Wimpy Walking Breaks
The following question is often asked at the end of our Learn to Run Program:
Walking breaks are always optional. They should be incorporated in all long runs. The walk break provides a great platform for the runner to expand the distance of the long run. The key to the running programs developed in my book Running, Start to Finish and in our Running Room clinics is, keep the program gentle and progressive. First, the word gentle. The program is gentle enough to provide the runner with a comfortable, safe system, a program designed to prevent injury and show improvement while keeping runners highly motivated. Second, the word progressive. The program is progressive because it continues to challenge the runner to improve the individual level of wellness and fitness.
The whole purpose of the long run is to build up your endurance training. Endurance training is "Long Slow Distance." This endurance training adapts the runner's fitness to exercising for an extended period of time. The endurance or long run portion of your training is also the fat-burning session. By inserting walk/run combinations we are able to greatly extend the distance we are able to cover on our long run. The added distance has the runner in a fat burning mode for a longer time and challenges the runner to adapt to the rigors of training for a longer period of time. The rest breaks every 10 minutes minimize the risk of injury. The additional stress of an increase of about 10 per cent per week to the long run can be readily added, resulting in a great improvement in the endurance capabilities of the runner.

> **PROVIDED RECORDS**:
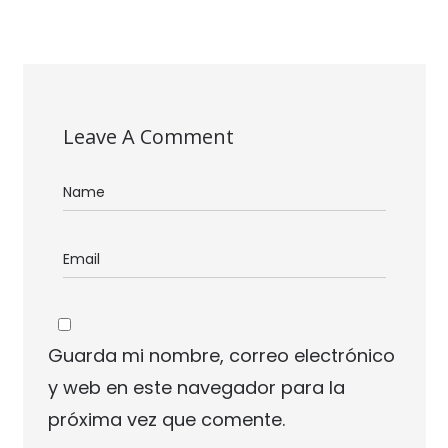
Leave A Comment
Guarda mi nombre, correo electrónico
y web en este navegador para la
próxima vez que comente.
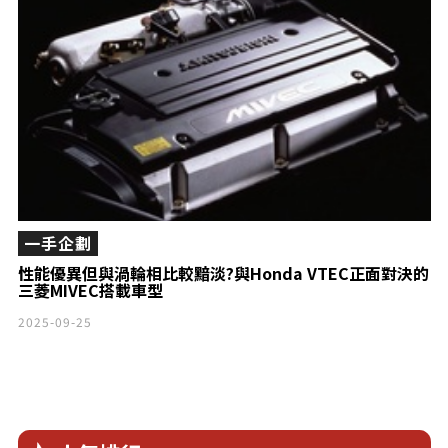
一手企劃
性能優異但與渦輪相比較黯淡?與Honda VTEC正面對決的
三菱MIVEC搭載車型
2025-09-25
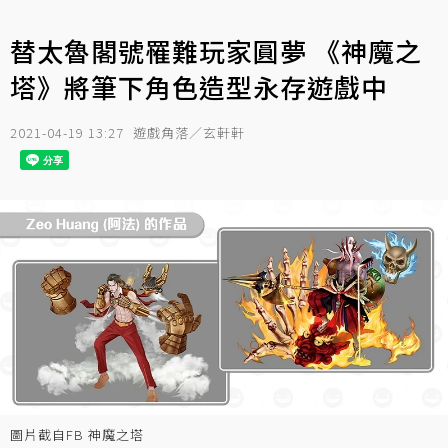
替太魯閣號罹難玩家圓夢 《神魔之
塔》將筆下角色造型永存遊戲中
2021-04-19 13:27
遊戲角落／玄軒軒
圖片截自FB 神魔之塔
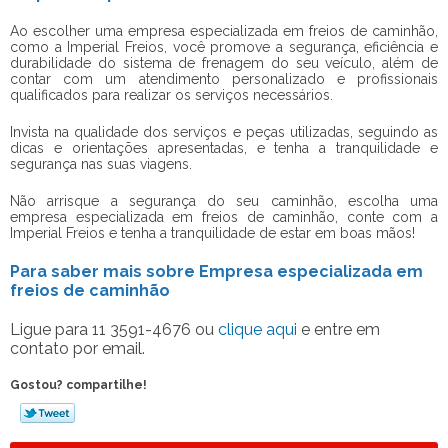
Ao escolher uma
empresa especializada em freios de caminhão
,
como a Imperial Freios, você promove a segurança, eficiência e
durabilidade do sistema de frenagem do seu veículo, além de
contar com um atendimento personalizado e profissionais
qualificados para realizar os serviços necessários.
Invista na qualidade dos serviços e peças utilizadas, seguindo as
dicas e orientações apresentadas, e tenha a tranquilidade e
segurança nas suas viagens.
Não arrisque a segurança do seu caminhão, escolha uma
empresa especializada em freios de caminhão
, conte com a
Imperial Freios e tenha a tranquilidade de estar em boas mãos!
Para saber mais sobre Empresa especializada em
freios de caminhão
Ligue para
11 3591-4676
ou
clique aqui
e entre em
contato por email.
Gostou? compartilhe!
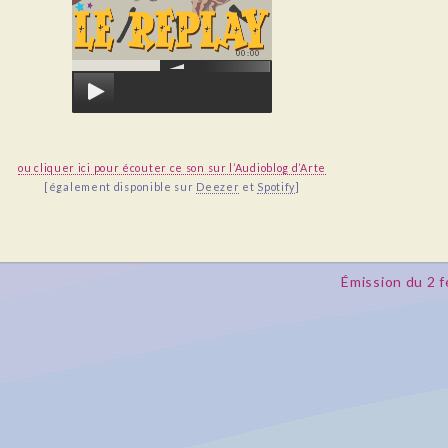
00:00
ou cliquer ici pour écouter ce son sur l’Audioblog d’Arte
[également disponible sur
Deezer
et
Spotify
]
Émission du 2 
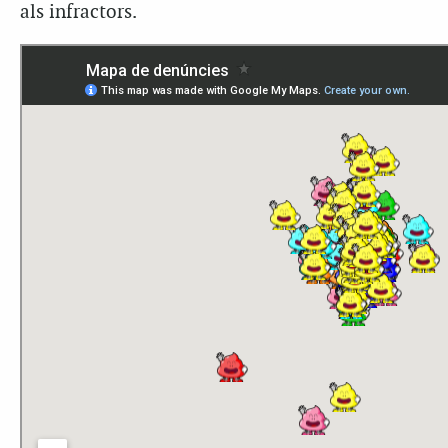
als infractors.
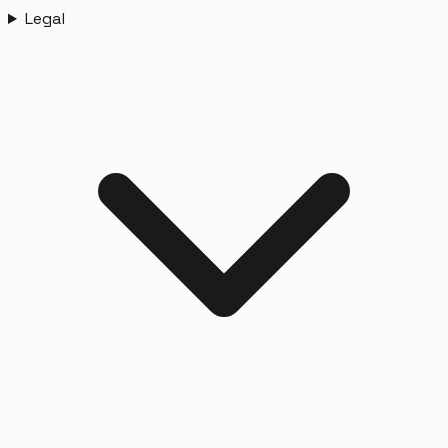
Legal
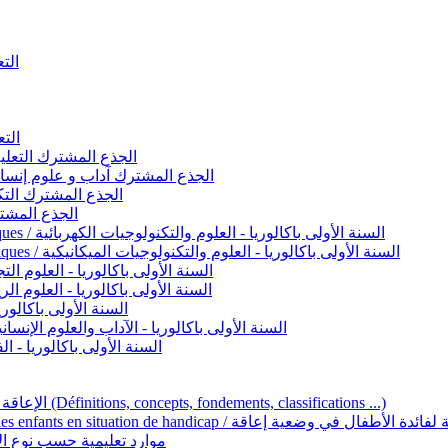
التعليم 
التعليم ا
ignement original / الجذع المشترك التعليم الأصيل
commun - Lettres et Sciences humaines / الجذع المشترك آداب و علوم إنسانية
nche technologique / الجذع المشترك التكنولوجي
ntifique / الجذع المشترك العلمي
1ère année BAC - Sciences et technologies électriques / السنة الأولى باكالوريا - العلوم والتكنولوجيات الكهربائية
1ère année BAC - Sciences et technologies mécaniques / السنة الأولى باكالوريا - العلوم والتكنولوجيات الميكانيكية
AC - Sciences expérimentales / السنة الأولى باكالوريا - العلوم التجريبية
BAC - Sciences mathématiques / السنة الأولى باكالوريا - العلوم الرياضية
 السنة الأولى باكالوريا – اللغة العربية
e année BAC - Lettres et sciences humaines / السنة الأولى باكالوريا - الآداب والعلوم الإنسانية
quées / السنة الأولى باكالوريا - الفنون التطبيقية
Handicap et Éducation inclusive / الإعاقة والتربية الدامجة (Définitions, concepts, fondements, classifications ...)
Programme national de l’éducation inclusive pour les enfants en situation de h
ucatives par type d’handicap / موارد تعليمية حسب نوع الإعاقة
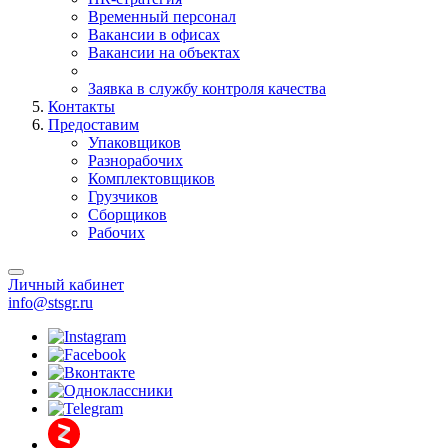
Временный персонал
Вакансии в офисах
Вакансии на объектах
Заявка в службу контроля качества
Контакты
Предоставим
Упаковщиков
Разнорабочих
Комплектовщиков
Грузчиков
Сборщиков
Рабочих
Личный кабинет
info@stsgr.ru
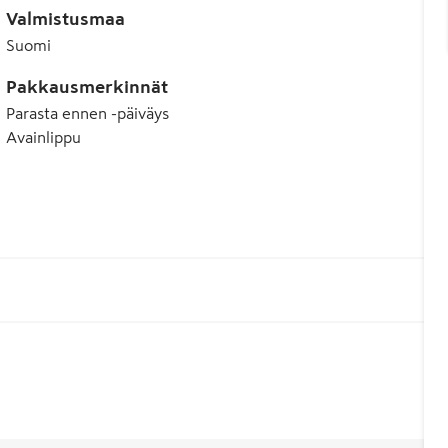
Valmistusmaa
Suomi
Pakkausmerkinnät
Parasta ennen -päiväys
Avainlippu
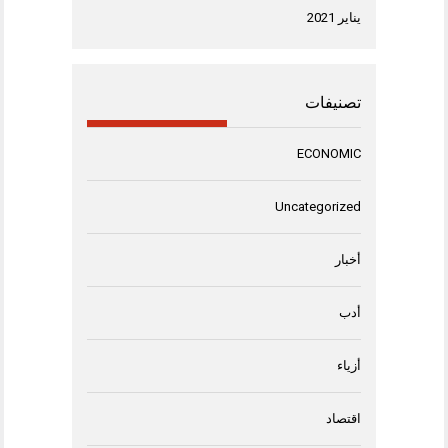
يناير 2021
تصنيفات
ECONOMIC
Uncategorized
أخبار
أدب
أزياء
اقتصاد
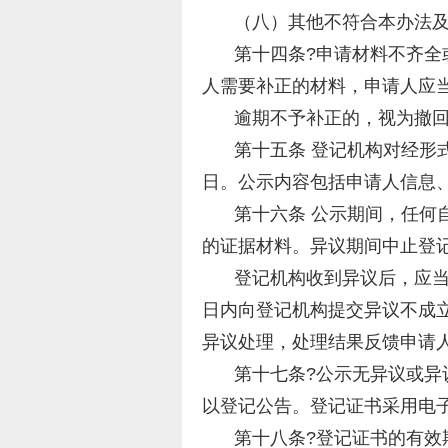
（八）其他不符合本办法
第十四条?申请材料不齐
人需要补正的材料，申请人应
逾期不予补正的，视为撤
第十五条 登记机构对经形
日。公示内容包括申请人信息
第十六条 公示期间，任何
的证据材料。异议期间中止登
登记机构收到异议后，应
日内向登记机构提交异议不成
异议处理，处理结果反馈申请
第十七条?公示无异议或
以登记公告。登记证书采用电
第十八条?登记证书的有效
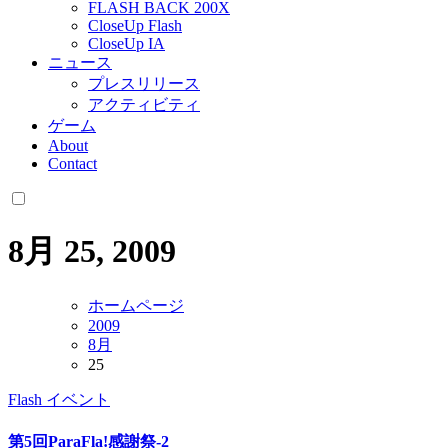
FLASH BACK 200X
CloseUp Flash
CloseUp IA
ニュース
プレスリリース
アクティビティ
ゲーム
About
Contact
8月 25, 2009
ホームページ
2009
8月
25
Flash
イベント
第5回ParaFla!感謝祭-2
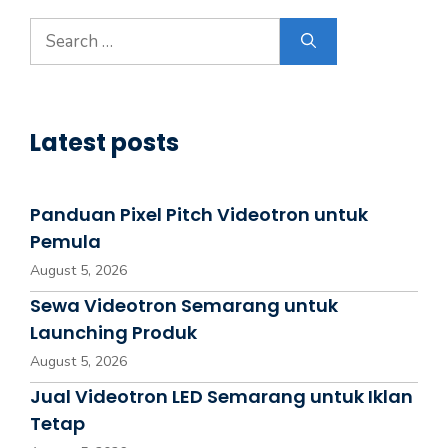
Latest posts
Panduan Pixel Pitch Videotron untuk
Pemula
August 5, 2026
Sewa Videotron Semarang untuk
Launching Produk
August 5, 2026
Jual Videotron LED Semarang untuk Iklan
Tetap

> **TASK SET**:
a) Copy from the walking-breaks text the passage starting at "Wimpy Walking Breaks" and ending at "wellness and fitness.".
b) In two sentences, summarize the walking-breaks text.
c) Pick up the walking-breaks text after its final sentence and continue it.

> **ANSWERS BELOW**:
a)
Wimpy Walking Breaks
The following question is often asked at the end of our Learn to Run Program:
Walking breaks are always optional. They should be incorporated in all long runs. The walk break provides a great platform for the runner to expand the distance of the long run. The key to the running programs developed in my book Running, Start to Finish and in our Running Room clinics is, keep the program gentle and progressive. First, the word gentle. The program is gentle enough to provide the runner with a comfortable, safe system, a program designed to prevent injury and show improvement while keeping runners highly motivated. Second, the word progressive. The program is progressive because it continues to challenge the runner to improve the individual level of wellness and fitness.

b) Walking breaks are optional but should be built into all long runs, because they let the runner extend the long run's distance within a gentle, progressive program. Since the long run builds endurance and burns fat, walk/run combinations keep the runner in fat-burning mode longer, while rest breaks every 10 minutes minimize injury risk and let the long run grow by about 10 percent per week.

c)
The gradual buildup of distance requires a recovery period after the longer runs. The recovery period can really be enhanced and improved by doing walk/runs during the long run. This improved recovery allows the runner to feel refreshed and ready to run on the shorter mid-week runs. By doing the long runs continuously, the runner needs extra rest prior to running again.
The sports medicine professionals all encourage and recommend that we stretch our muscles. The stretch provides for more supple muscles with improved range of motion. Strong, flexible muscles will perform better. Think of the walking breaks as "stretch breaks." The fast, brisk walk provides a gentle and specific stretch to the leg muscles. The stretch can be felt from the hip flexors through the hamstrings, quadriceps, and down into the calves and assorted muscles of the ankle and foot.
The combination of stress and rest is the foundation of any good training program. The rest provides recovery and a rebuilding phase of improvement. The brisk walking breaks provide a phase of active rest. The active rest does two things. One, the active rest keeps the runner moving forward. Our studies indicate that the average runner will loose less than 10 seconds per kilometer by doing walk/run rather than continuous running. The runner attempting to run continuously will also slow down near the end of the long run. The walk/runner on the other hand is able to maintain the pace throughout the long run distance without the dramatic slow down of pace. Two, the active rest helps flush the lactic acid out of our large muscle groups. As we approach our anaerobic threshold, which is 85 per cent of our maximum heart rate, our body starts producing lactic acid. This leaves us feeling heavy-legged with a queasy stomach. The walk/run combinations of active rest will help dissipate this lactic acid build up.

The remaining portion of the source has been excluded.